Publicado: 06.06.2020
La relación con mi hermano en nuestra infancia puede compararse con Corea del Norte y Corea del Sur. A pesar del lazo sanguíneo, había guerra en el aire, que solo se evitó a través de una zona desmilitarizada, en nuestro caso, nuestros padres. Hubo momentos brillantes en los que nuestra comunicación trascendió el lenguaje de los puños. Por ejemplo, cuando en nuestra tierna infancia quisimos establecer un récord de velocidad en fumar los puros de papá y terminamos vomitando y tirados sin lograrlo. En realidad, solo mi hermano se sirvió de los dolorosos golpes alejados de las miradas paternas, mientras yo perfeccioné mi papel de víctima con mi talento actoral. Mis ojos hinchados de llanto y mis moretones despertaban el instinto protector de mis padres, mientras que mi hermano era juzgado. A veces, fingía dolores fantasma y la justicia parental castigó a un inocente. En retrospectiva, mi hermano mayor me preparó para el gran y injusto mundo, donde uno debe recurrir a diversas estrategias de supervivencia y enfrentarse a los malvados, dientes apretados.
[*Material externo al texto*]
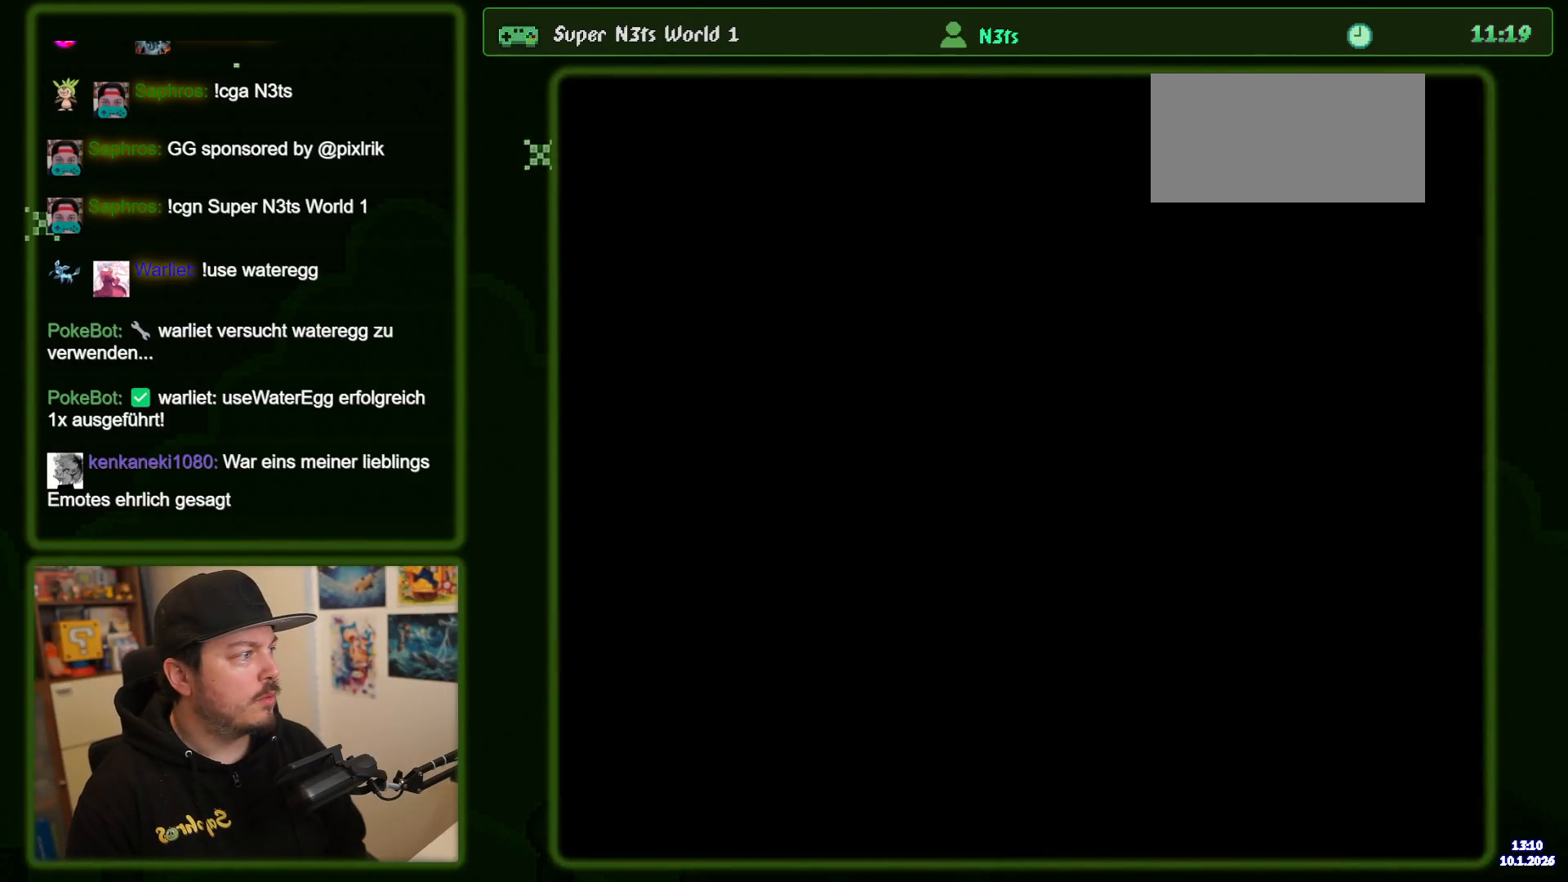
{"buttons": ["B", "Y", "DPAD_RIGHT"], "events": [[400, "DPAD_RIGHT", "down"]]}
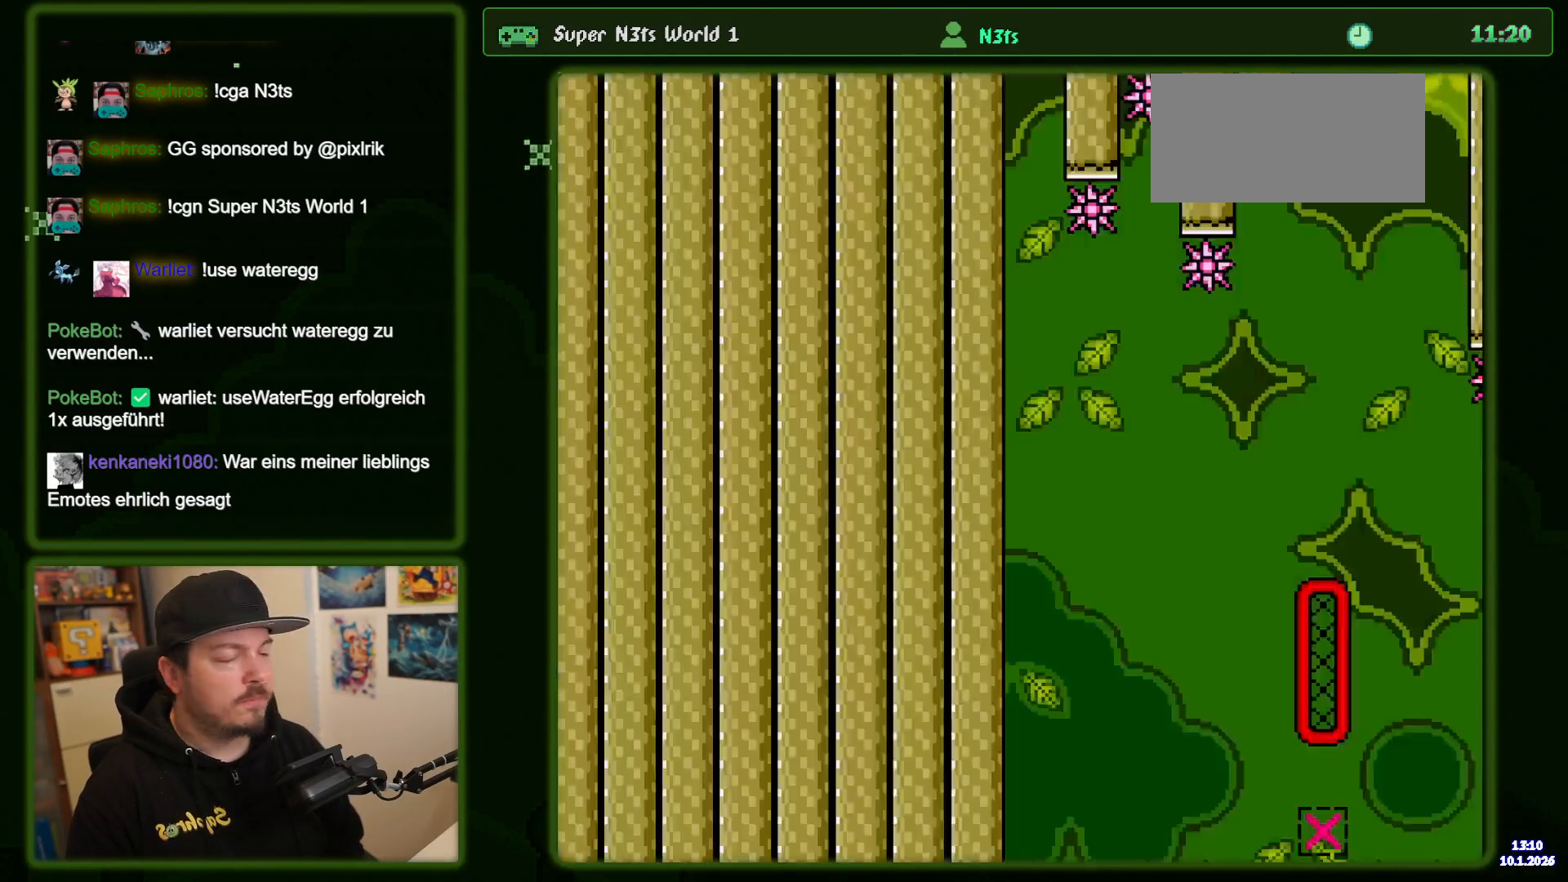
{"buttons": ["B", "Y", "DPAD_RIGHT"], "events": [[300, "B", "up"], [434, "B", "down"]]}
Por supuesto, desde mi niñez no he vuelto a experimentar que alguien me clavara un tenedor de fondue en la mano o que me lanzaran contra un cristal que se hizo añicos en mil fragmentos.
También creo que mi hermano fue el inventor del bullying, porque no conozco a nadie que me haya recordado mis granos tan a menudo como él y que haya enfatizado con tanto placer lo horrible que se ve.
Con el tiempo hemos crecido, mis imperfecciones han desaparecido y él, para mi satisfacción, ha hecho que una calva se expandiera en su cabeza. A pesar de las mutuas crueldades fraternas, este maldito se ha convertido en un adulto aceptable. Nunca nos convertimos en mejores amigos, para eso tampoco están los hermanos, pero sé que puedo contar con él y sus puños. Al fin y al cabo, en nuestros días de infancia juntos destrozamos el ciclomotor del vecino y cuando llegó el momento, estuvimos tan unidos como el alquitrán y el azufre.